▶ _WHAT YOU WILL DO_
Copy out all the material below with each "Person at" replaced by "Figure at", keeping everything else the same. Omit the pictures.

*** Opening PROVIDED MATERIAL ***

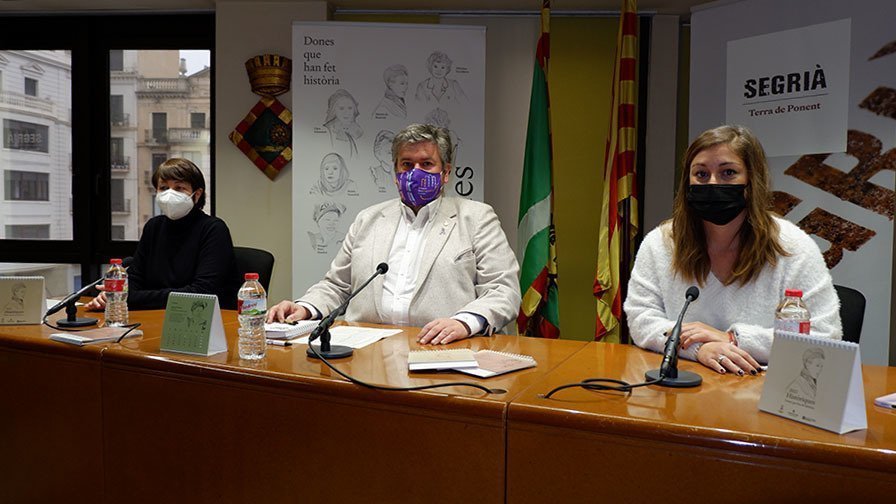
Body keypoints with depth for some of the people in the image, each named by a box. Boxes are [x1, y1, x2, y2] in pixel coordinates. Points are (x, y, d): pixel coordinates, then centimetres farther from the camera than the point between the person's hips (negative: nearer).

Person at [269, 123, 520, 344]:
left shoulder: (477, 218, 9)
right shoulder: (368, 219, 21)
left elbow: (504, 291, -1)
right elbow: (335, 286, 25)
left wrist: (464, 322, -20)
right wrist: (304, 308, 3)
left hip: (438, 350, -3)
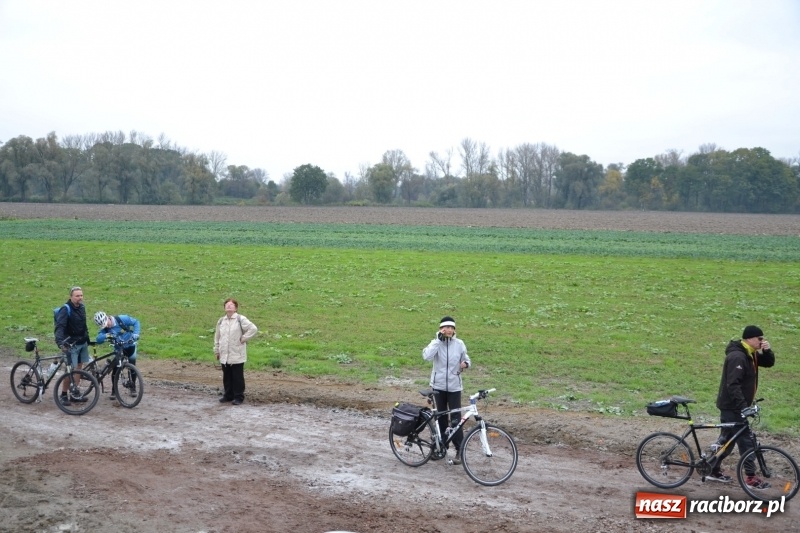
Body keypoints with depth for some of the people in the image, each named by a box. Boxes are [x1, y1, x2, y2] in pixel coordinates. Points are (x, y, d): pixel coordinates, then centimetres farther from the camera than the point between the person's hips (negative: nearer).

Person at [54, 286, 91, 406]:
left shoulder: (82, 307, 7)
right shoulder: (66, 309, -16)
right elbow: (59, 326, -26)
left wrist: (87, 338, 22)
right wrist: (60, 342, -39)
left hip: (83, 343, 7)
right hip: (72, 344, -7)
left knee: (79, 368, 10)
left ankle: (74, 394, 18)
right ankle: (64, 395, 5)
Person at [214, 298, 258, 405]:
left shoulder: (241, 319, -8)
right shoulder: (221, 321, 10)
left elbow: (253, 329, -15)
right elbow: (217, 337, 16)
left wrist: (243, 338, -12)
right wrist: (216, 351, 14)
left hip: (237, 355, -5)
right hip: (224, 355, 5)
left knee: (237, 377, 1)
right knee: (226, 376, 13)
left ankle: (238, 397, 9)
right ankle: (228, 395, 25)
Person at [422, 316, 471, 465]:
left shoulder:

*** Closing PROVIDED MATERIAL ***

▶ _YOUR SOLUTION_
Body keypoints with depth for some of the people in the image, each named by a box. Boxes are [x1, y1, x2, y2] in pixel coordinates. Points are (x, y, d): pixel coordinates, then centimetres farther from the camera than the point between the person's hips (negative: nearer).

Figure at [269, 123, 520, 344]:
left shoulder: (477, 218, 9)
right shoulder: (368, 219, 21)
left elbow: (504, 291, -1)
right elbow: (335, 286, 25)
left wrist: (464, 322, -20)
right wrist: (304, 308, 3)
left hip: (438, 350, -3)
Body keypoints with depth for some of the people in the image, each named by a box. Boxes are [x1, y1, x2, y2] in pixel coordinates. Points are (x, y, d): pixel coordinates, then centimetres farther from the camera than the point between the person's hips (negative: nearer).

Figure at [54, 286, 91, 406]:
left shoulder: (82, 307, 7)
right shoulder: (66, 309, -16)
right elbow: (59, 326, -26)
left wrist: (87, 338, 22)
right wrist: (60, 342, -39)
left hip: (83, 343, 7)
right hip: (72, 344, -7)
left knee: (79, 368, 10)
left ankle: (74, 394, 18)
right ankle: (64, 395, 5)
Figure at [214, 298, 258, 405]:
left shoulder: (241, 319, -8)
right shoulder: (221, 321, 10)
left elbow: (253, 329, -15)
right elbow: (217, 337, 16)
left wrist: (243, 338, -12)
right wrist: (216, 351, 14)
left hip: (237, 355, -5)
right hip: (224, 355, 5)
left knee: (237, 377, 1)
right knee: (226, 376, 13)
left ankle: (238, 397, 9)
right ankle: (228, 395, 25)
Figure at [422, 316, 471, 465]:
left shoulder:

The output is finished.